FunClip
Open-source, accurate and easy-to-use video speech recognition & clipping tool. LLM-based AI clipping integrated.
FunClip is a free, locally-run tool that automatically transcribes speech in a video file and then lets you cut out specific clips based on the transcript. The idea is simple: instead of manually scrubbing through a video to find a specific moment, you search the spoken words, select the sentences you want, and the tool cuts out that segment of the video for you.
The transcription step uses speech recognition models developed by Alibaba's research lab, which are particularly strong at Chinese audio. The tool also does speaker identification, so if a video has multiple people talking, you can ask for all the moments where a specific person spoke and clip those out together. Custom vocabulary can be added to improve recognition accuracy for names, brand terms, or technical jargon.

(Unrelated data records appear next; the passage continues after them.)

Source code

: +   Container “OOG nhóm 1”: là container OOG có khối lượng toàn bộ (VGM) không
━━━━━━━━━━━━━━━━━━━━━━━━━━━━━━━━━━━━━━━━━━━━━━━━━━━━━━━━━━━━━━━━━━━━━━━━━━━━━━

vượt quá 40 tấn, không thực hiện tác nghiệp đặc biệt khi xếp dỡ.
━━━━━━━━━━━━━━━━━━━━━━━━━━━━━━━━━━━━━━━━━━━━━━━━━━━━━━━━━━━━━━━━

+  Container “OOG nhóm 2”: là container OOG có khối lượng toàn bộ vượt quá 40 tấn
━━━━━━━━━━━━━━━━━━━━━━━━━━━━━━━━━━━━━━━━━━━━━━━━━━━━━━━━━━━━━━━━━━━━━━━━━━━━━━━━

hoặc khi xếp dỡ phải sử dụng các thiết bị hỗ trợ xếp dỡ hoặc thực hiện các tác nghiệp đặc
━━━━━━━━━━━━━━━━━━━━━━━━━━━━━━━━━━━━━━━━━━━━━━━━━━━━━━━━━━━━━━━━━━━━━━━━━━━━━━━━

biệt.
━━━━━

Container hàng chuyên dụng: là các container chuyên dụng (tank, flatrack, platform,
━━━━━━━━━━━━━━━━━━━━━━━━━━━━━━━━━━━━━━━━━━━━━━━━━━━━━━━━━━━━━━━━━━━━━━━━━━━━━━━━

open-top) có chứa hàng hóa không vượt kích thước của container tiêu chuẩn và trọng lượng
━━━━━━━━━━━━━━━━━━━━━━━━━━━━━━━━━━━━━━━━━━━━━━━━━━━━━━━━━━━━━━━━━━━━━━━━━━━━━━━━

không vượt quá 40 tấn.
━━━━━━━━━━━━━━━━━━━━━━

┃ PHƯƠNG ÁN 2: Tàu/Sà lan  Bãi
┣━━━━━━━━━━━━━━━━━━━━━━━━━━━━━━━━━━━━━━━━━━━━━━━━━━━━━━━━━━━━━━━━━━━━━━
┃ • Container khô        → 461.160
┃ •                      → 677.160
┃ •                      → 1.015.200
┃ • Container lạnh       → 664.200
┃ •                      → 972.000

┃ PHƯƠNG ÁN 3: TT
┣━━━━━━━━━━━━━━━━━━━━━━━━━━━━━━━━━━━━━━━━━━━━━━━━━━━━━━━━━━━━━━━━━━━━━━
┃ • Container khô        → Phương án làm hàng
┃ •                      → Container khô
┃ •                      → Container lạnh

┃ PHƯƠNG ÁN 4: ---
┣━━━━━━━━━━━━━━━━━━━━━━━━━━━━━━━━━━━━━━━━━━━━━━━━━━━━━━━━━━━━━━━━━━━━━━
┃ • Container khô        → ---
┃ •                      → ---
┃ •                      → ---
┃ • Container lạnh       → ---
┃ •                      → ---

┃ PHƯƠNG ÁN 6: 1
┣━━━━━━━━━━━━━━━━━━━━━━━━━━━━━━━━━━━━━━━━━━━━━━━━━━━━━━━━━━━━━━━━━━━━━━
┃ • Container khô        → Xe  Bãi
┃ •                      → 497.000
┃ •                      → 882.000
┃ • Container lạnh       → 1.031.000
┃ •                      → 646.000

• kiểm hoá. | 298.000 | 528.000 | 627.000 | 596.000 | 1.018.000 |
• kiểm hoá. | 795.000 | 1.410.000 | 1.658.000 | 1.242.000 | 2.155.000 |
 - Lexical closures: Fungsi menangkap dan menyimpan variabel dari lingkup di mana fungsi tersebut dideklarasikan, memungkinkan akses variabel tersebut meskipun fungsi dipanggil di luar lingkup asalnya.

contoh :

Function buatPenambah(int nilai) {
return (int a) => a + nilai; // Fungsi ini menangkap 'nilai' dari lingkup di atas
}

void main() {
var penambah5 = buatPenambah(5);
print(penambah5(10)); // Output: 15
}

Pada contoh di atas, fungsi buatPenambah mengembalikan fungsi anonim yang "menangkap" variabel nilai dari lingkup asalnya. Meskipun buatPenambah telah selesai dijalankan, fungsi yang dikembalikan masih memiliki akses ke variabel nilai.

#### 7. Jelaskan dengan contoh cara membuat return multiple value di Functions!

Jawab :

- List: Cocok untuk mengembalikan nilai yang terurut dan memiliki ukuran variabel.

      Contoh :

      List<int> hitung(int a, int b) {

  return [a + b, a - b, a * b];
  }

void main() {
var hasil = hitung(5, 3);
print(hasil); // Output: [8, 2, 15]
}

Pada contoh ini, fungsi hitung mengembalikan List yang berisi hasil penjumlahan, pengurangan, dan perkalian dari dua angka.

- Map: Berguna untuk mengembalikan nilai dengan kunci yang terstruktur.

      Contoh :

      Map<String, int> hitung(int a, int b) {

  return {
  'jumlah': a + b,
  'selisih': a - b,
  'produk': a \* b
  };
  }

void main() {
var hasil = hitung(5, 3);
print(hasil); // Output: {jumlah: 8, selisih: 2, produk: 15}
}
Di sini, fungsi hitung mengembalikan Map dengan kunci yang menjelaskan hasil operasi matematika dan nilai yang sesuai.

A newer feature connects the tool to large language models such as Alibaba's Qwen or OpenAI's GPT. After the transcript is generated, you can prompt one of these models to identify which parts of the video are most interesting or relevant to a topic, and FunClip will then clip those sections automatically. The idea is to let AI decide what to cut rather than reading through the full transcript yourself.
The interface runs as a local web page powered by Gradio, a library that turns Python scripts into browser-based forms. You upload a video, wait for transcription, copy the text you want, and click a button to get the clip. The tool can also burn subtitles into the clipped video, and it exports SRT subtitle files for the full video and for each selected segment.
Installation requires Python and a few packages. Optional features for embedded subtitles also need FFmpeg and ImageMagick. The tool can be used through the browser interface, on the command line, or tried online without any installation via hosted versions on Modelscope and HuggingFace.